5.1. Op grond van artikel 185, eerste lid, CDW worden communautaire goederen die, na uit het douanegebied van de Gemeenschap te zijn uitgevoerd, opnieuw in dit douanegebied worden binnengebracht en binnen een termijn van drie jaar in het vrije verkeer worden gebracht, op verzoek van de belanghebbende van rechten bij invoer vrijgesteld. Evenwel geldt dat de termijn van drie jaar kan worden overschreden om rekening te houden met bijzondere omstandigheden. Met overeenkomstige toepassing van deze bepaling bestaat ingevolge artikel 21, aanhef en onderdeel a, Wet op de omzetbelasting 1968 aanspraak op vrijstelling voor de omzetbelasting bij invoer.

5.2. Op de voet van artikel 100, lid 2 van de Douaneregeling, regeling van 10 mei 1996, Stcrt. 94, WD96/402, houdende een regeling verband houdende met de herziening van de douanewetgeving, wordt vrijstelling van omzetbelasting voor terugkerende goederen slechts verleend indien wordt aangetoond, dat op de terugkerende goederen omzetbelasting drukt.

5.3. Tussen partijen is niet in geschil dat de auto in januari 2001 is geëxporteerd naar Rusland. Evenmin is tussen partijen in geschil dat de auto op of omstreeks 10 december 2004 vanuit Rusland is ingevoerd in Nederland. Hiermee staat naar het oordeel van de rechtbank vast dat de in artikel 185, eerste lid, CDW genoemde termijn van drie jaar is overschreden.

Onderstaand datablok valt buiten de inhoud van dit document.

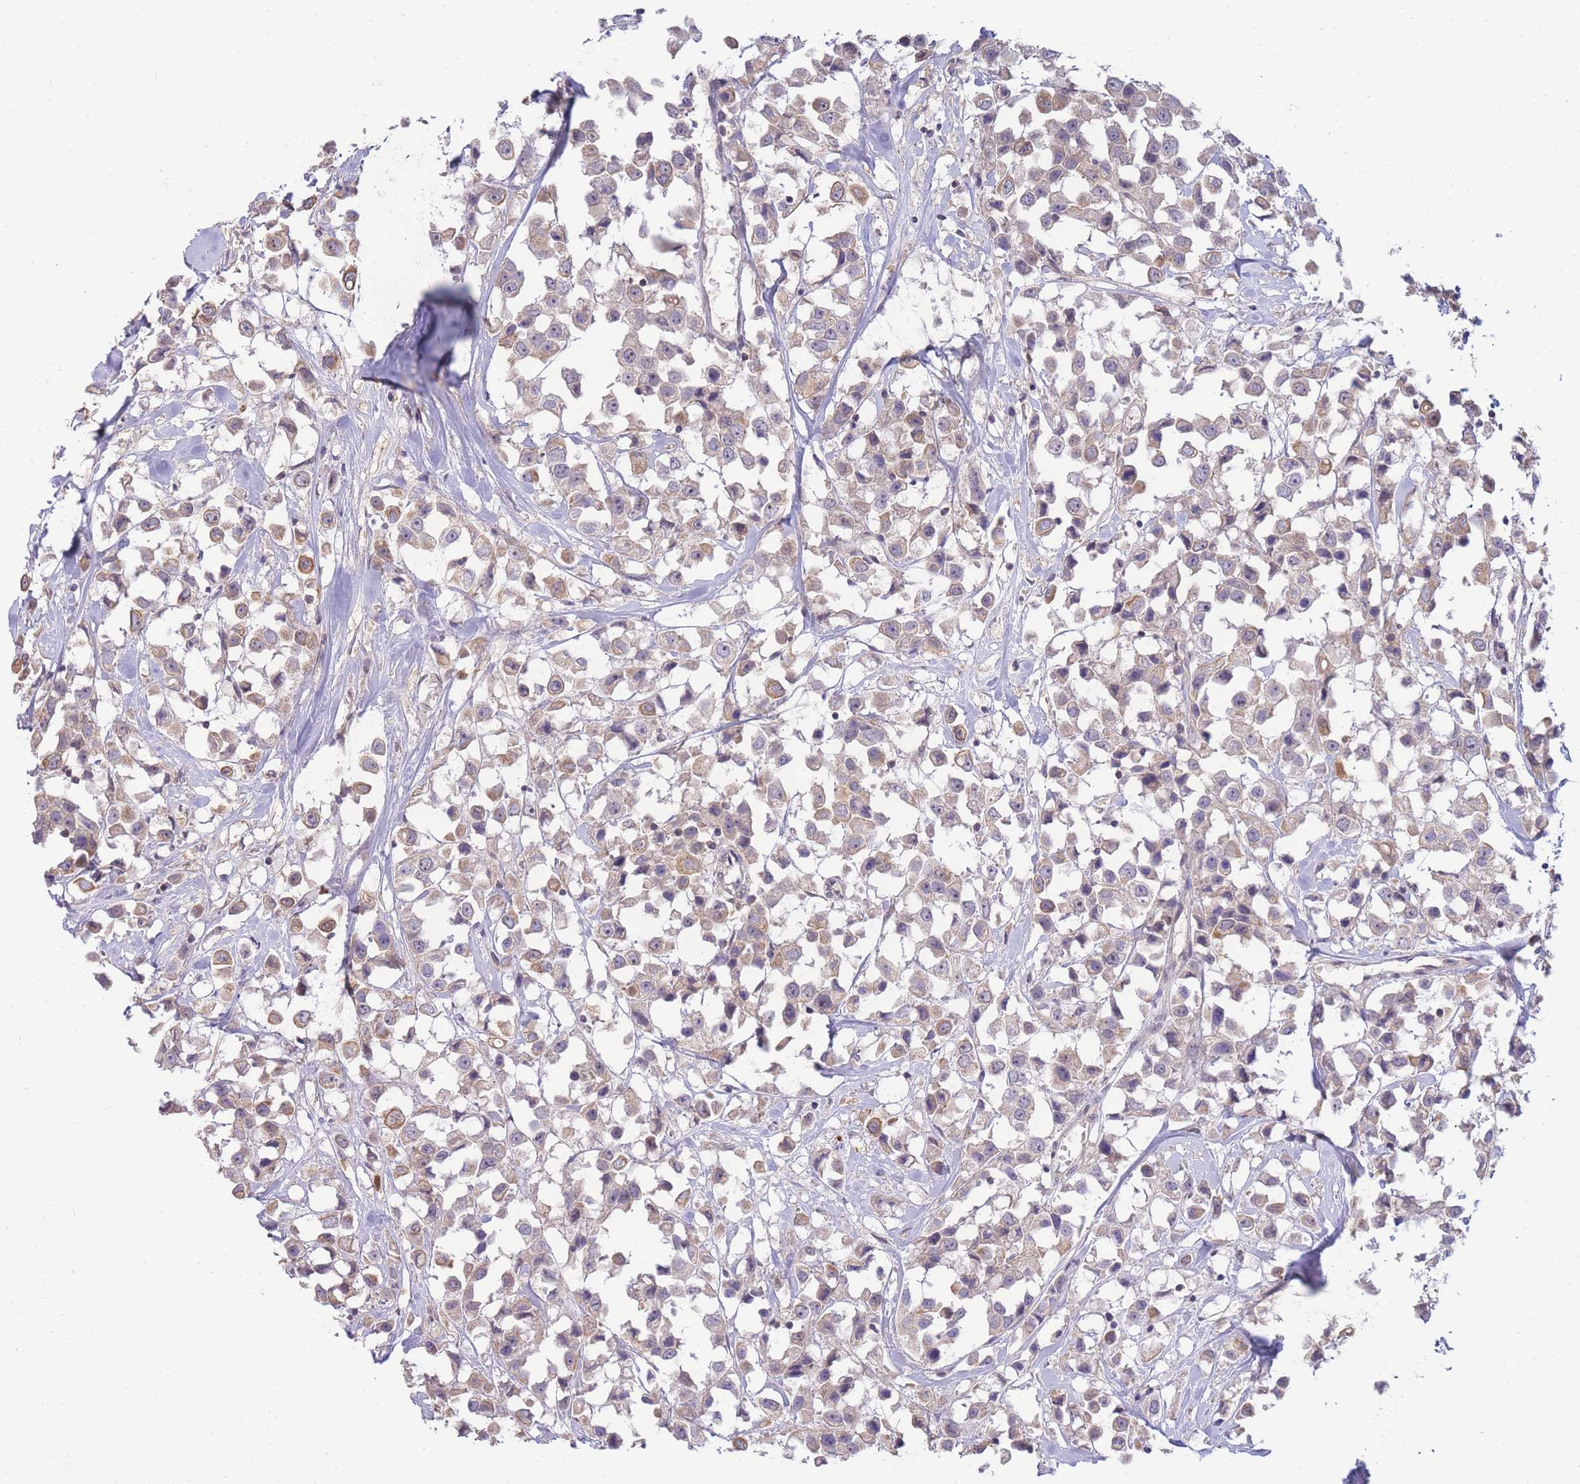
{"staining": {"intensity": "weak", "quantity": "25%-75%", "location": "cytoplasmic/membranous"}, "tissue": "breast cancer", "cell_type": "Tumor cells", "image_type": "cancer", "snomed": [{"axis": "morphology", "description": "Duct carcinoma"}, {"axis": "topography", "description": "Breast"}], "caption": "Immunohistochemistry (IHC) of human breast cancer displays low levels of weak cytoplasmic/membranous staining in approximately 25%-75% of tumor cells.", "gene": "SMC6", "patient": {"sex": "female", "age": 61}}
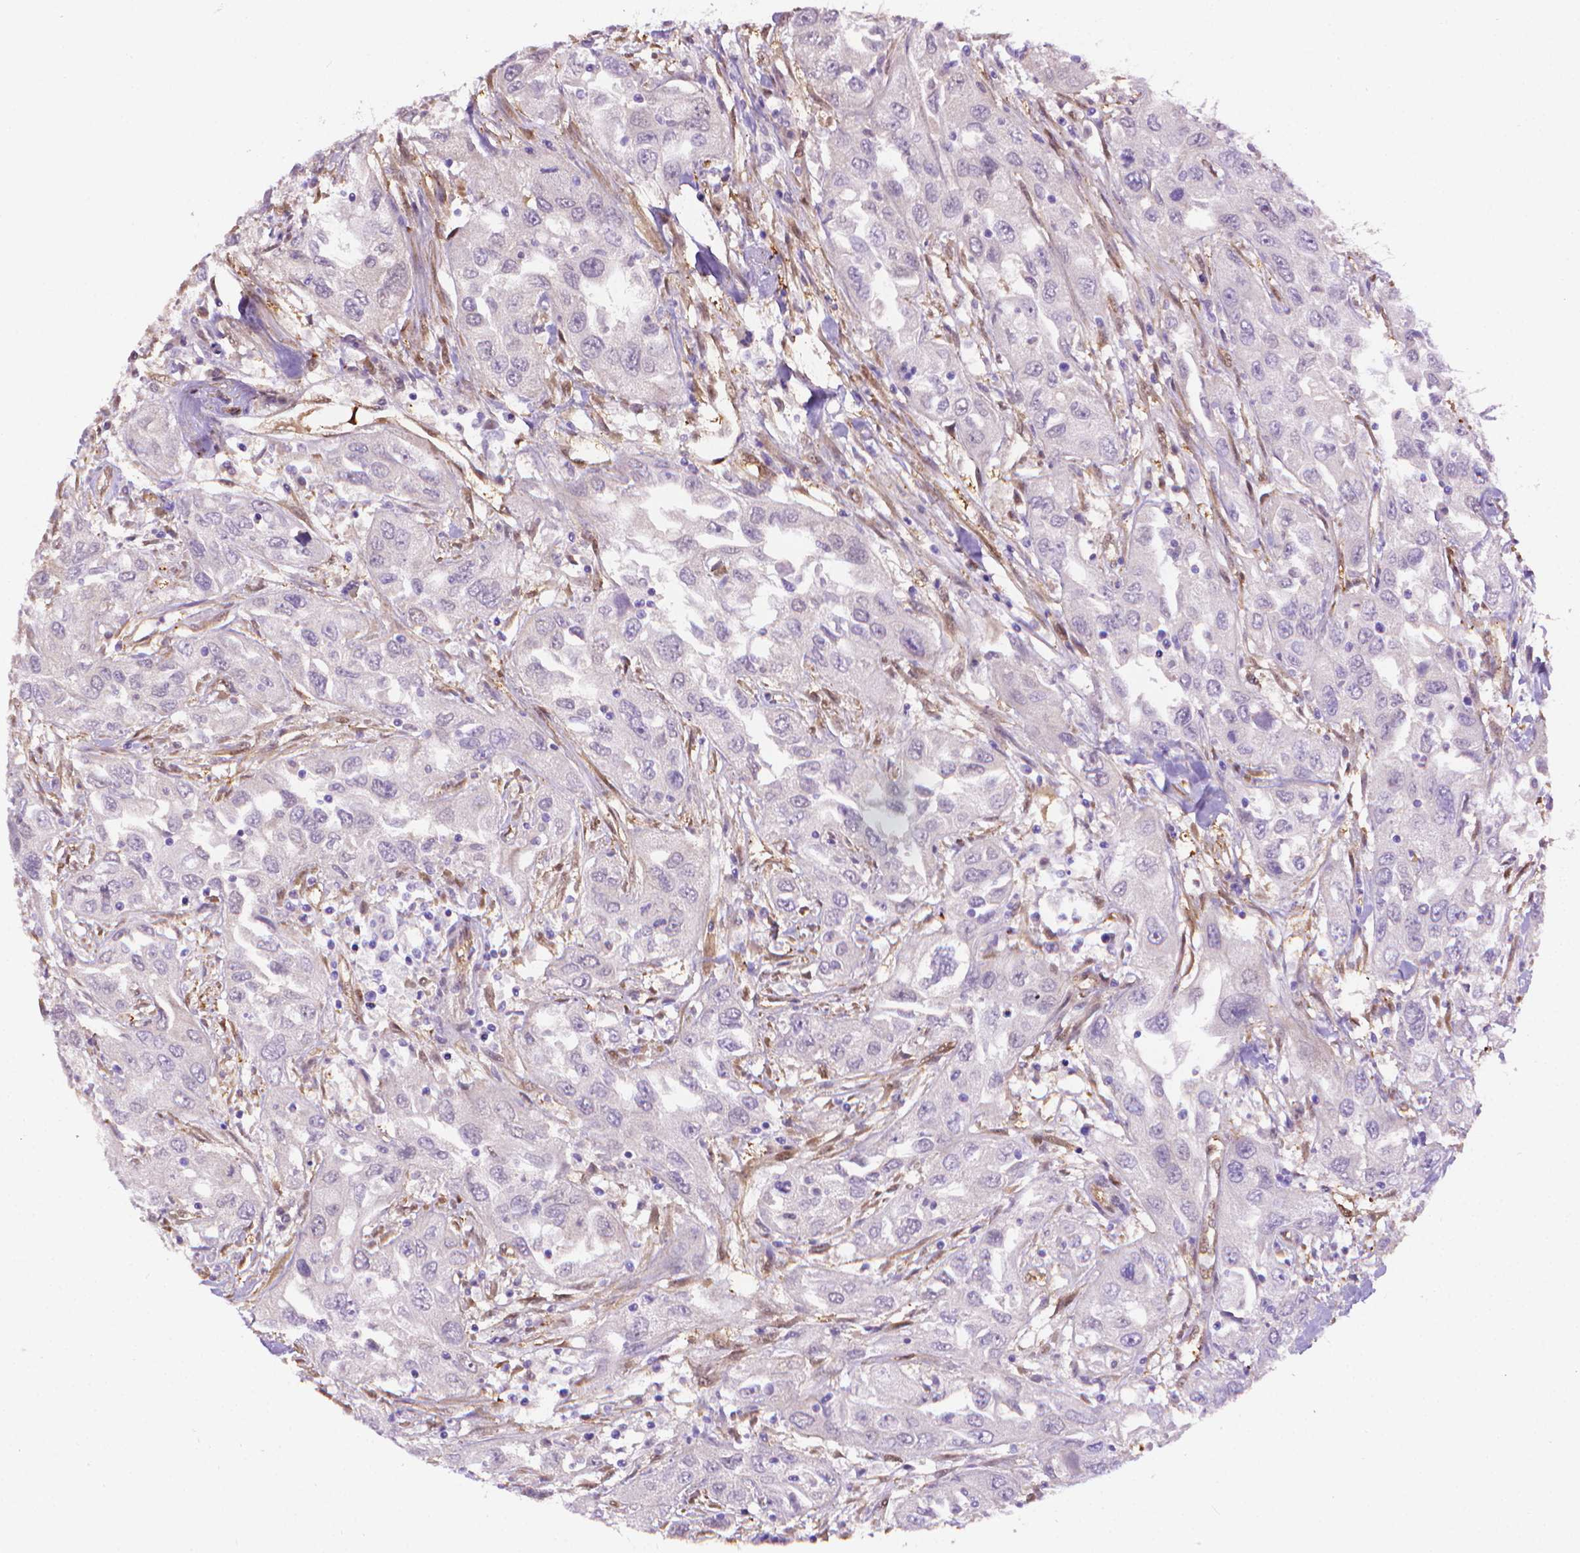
{"staining": {"intensity": "negative", "quantity": "none", "location": "none"}, "tissue": "urothelial cancer", "cell_type": "Tumor cells", "image_type": "cancer", "snomed": [{"axis": "morphology", "description": "Urothelial carcinoma, High grade"}, {"axis": "topography", "description": "Urinary bladder"}], "caption": "IHC of human urothelial cancer displays no expression in tumor cells.", "gene": "CLIC4", "patient": {"sex": "male", "age": 76}}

5.4. Op de vraag of eiseres voor wat betreft de in de UTB vervatte omzetbelasting een beroep op de regeling terugkerende goederen met vrijstelling van omzetbelasting bij invoer toekomt, oordeelt de rechtbank als volgt. Verweerder heeft met haar onder 2.4 genoemde brief van 14 september 2006 aan de Belastingdienst R genoegzaam aangetoond dat ter zake van de auto geen omzetbelasting drukt en dat ter zake van voor de auto in aftrek gebrachte voorbelasting geen omzetbelasting zal worden nageheven. Hiermee is naar het oordeel van de rechtbank vast komen te staan dat op de auto geen omzetbelasting drukt als bedoeld in artikel 100, lid 2, van de Douaneregeling. Eiseres kan derhalve voor wat betreft de omzetbelasting geen beroep doen op de regeling terugkerende goederen.

5.5. Gelet op het hiervoor in 5.4 overwogene behoeft de rechtbank slechts te bezien of er zich met betrekking tot de in de UTB vervatte invoerrechten sprake is van bijzondere omstandigheden die rechtvaardigen dat de in artikel 185, eerste lid, CDW genoemde termijn van drie jaar is overschreden.

5.6. De rechtbank is van oordeel dat tegenover de gemotiveerde betwisting door verweerder niet aannemelijk is geworden dat sprake is geweest van bijzondere omstandigheden in de zin van artikel 185, eerste lid, CDW. Uit de stukken van het geding alsmede de door eiseres tijdens de mondelinge behandelingen gegeven toelichting is gebleken dat B in de periode gelegen tussen 5 januari 2001 en 10 december 2001 enige tijd in Portugal is verbleven. Dit kan echter niet worden aangemerkt als een bijzondere omstandigheid als bedoeld in artikel 185, eerste lid, CDW.

5.7. Eiseres heeft in dit kader voorts aangevoerd dat bijzondere omstandigheden, met name dwaling en opgewekt vertrouwen, gelegen zijn in het feit dat B verkeerd zou zijn voorgelicht over de (communautaire) regelingen omtrent de uitvoer en wederinvoer van auto’s. Tegenover de betwisting door verweerder is niet aangetoond dat en wat voor inlichtingen eiseres van de Nederlandse en/of Portugese belastingdienst heeft verkregen over toepassing van de verhuisboedelvrijstelling of een andere fiscale regeling met betrekking tot de auto, nog daargelaten dat de Portugese belastingdienst niet bevoegd is inlichtingen te geven namens de Nederlandse belastingdienst. Aldus is naar het oordeel van de rechtbank niet aannemelijk geworden dat aan eiseres een rechtens te beschermen beroep op dwaling of het vertrouwensbeginsel toekomt, wat als een bijzondere omstandigheid in de zin van artikel 185, lid 1, CDW zou kunnen worden aangemerkt.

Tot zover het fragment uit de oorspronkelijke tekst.